Zarata (Tamara García Iglesias)

Cuestionar el arte desde sus cimientos parece arriesgado pero también es el método de expresión elegido por la directora Tamara García Iglesias, que se propone a través de la exaltación del diálogo visual e interpretativo definir todo aquello que aborrece de su profesión.

Zarata (cuyo significado es «ruido») dictamina ya desde su título todos los males que formarán parte del resultado. Una imagen casi bucólica con un aguzado sonido ambiental da paso a una voz en ‹off› masculina dispuesta a poner en boga todo aquello que representa el cine independiente español en la actualidad. Lo que debería ser un avance para abrir puertas a nuevos artistas que desean explotar sus idearios se convierte en unas pocas frases en baremos que facilitan el intercambio monetario entre entidades públicas y productoras: Tamara utiliza a un hombre, un cineasta, como el perfecto hombre blanco cisgénero que enfatiza el uso de personajes minoritarios (mujeres), lenguajes minoritarios (el vasco) y problemas minoritarios (cualquiera que afecte estos rangos anteriores) para ya no llamar la atención, además ser parte de los ratios favorecidos con subvenciones, esas tan ansiadas ayudas económicas imprescindibles para ciertos proyectos independientes.

Con una directa declaración de intenciones, lo que sigue es una evolución que rompe la relación entre lo que se ve y lo que se escucha. A veces feísta, a veces enfrascada en la perspectiva más ‹arty›, Zarata no busca el impacto a través del conjunto, lo que hace es experimentar con sus propias ideas para narrar su propia revolución. Nada le impide que una conversación íntima y distendida entre amigas se vea ambientada con la superposición de imágenes de lo más dispares, o que una discusión sobre conceptos moralistas que podrían cambiar el rumbo inicial de lo escrito en un guion quede escondida tras una cabeza que tapa el objetivo de la cámara. Tamara desea romper estereotipos aprovechándose de ellos mismos, siempre dispuesta a ofrecer dobles lecturas en todo lo que se narra y lo que se proyecta. En ese sentido es una película atrevida, ajena a la elegancia de la linealidad, pero capaz de formular una visión crítica sin necesidad de emplear las palabras exactas o unas contundentes imágenes que subrayen eso que desea hacer entender: quiere que la “magia” del cine aparezca de la nada para que el espectador forme parte del montaje y saque sus propias conclusiones.

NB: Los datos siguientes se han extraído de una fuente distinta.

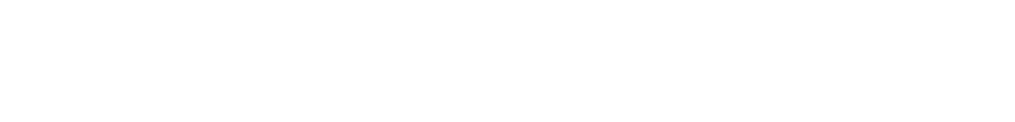
Frontiers in Energy Research | Energy Systems and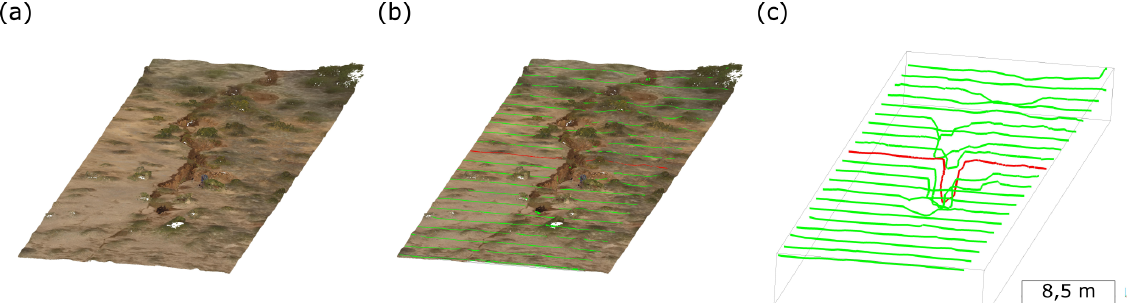
Figure 5. (a) view of the 3-D point cloud, coloured with the photos; (b) transects every 5m overlayed on the 3-D point cloud; (c) transects isolated. Source: CloudCompare.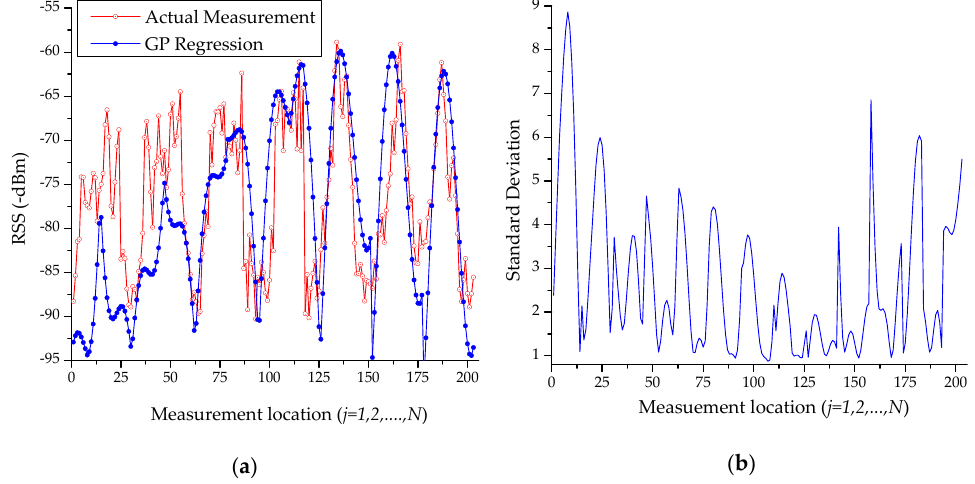
Figure 3. Estimation of beacon 4 signal with GPR ( a ) predicted RSS, ( b ) the corresponding standard deviation at the measurement locations.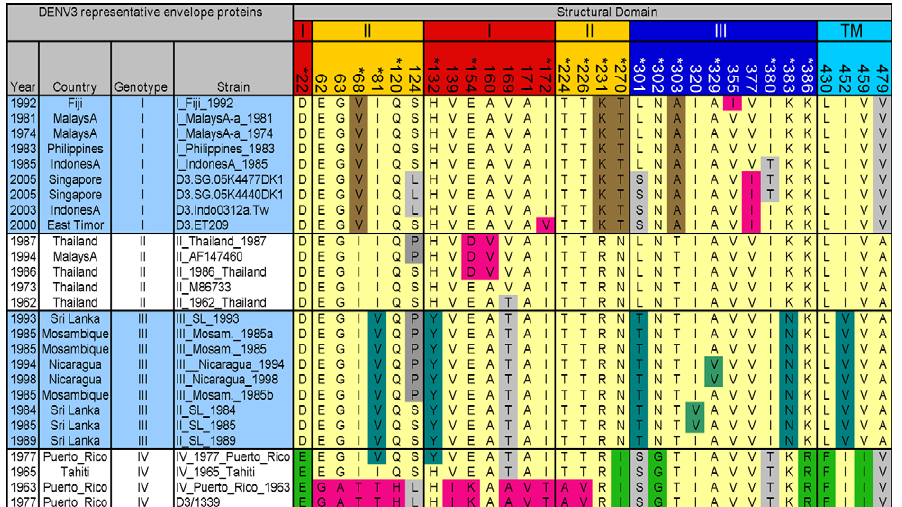
Figure 1. Informative sites in the envelope protein of dengue serotype 3. One hundred and seventy five DENV3 envelope protein sequences were aligned and 32 informative/variable sites were identified. The figure displays the informative sites and the variability within and between the different genotypes (I, II, III and IV) of DENV3 [26]. The envelope protein is divided into four domains indicated by the coloring on the position numbers. Red, domain I; yellow, domain II; blue, domain III; and cyan, transmembrane domain (TM). Residues that are unique to a given genotype are indicated by unique colors. Brown, genotype I; teal, genotype III; green, genotype IV; pink, unique polymorphisms; light yellow, predominant residues shared among multiple genotypes; and gray, variation shared among multiple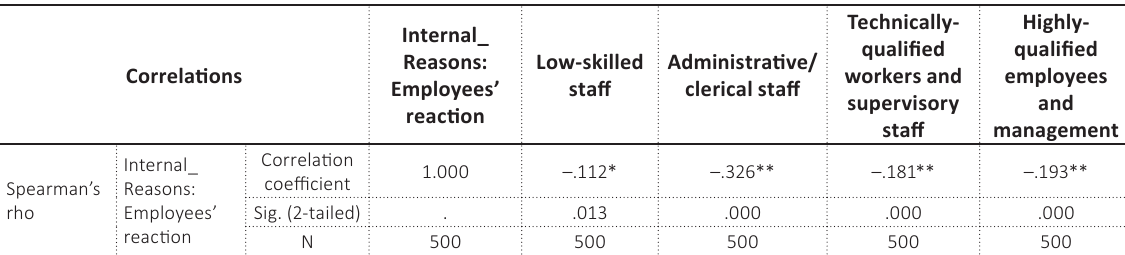
Source: Own research (SPSS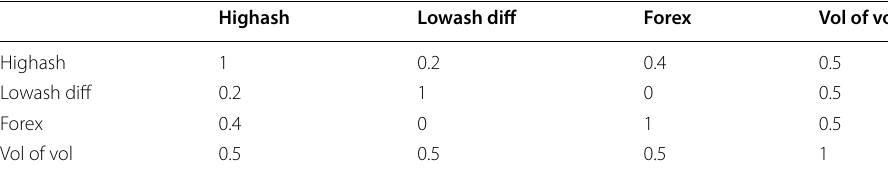
Table 2 Correlation parameters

Es peligroso llegar a este punto, porque el que se enfrenta a la obra puede no estar dispuesto a fusionarse con la experiencia y sacar partido a esta amalgama de ideas ocultas tras las diferentes escenas, un esfuerzo ínfimo pero que puede expulsar a más de uno de una cuanto menos interesante aproximación a la generación del arte. No todo gira en torno a esa crítica versátil hacia las bondades del ‹statu quo› cinematográfico español, también hay temas más sagrados y a la vez subjetivos como el trato de la ficción, esos límites entre la realidad tal y como sucede y la realidad que se consigue narrar. Aunque aquí se pierda la intención, sí consigue en algún momento destacar a través de algunas frases lapidarias entre esas diferentes rupturas de la cuarta pared o incluso del diálogo entre personajes. Ese híbrido ficticio director/directora y amigas/actrices consigue ofrecer —entre el estatismo logístico de sus imágenes— un concepto a explotar en todo momento, y es que ser concreto o conciso es irrelevante para expresarte. El ruido no siempre entorpece el mensaje.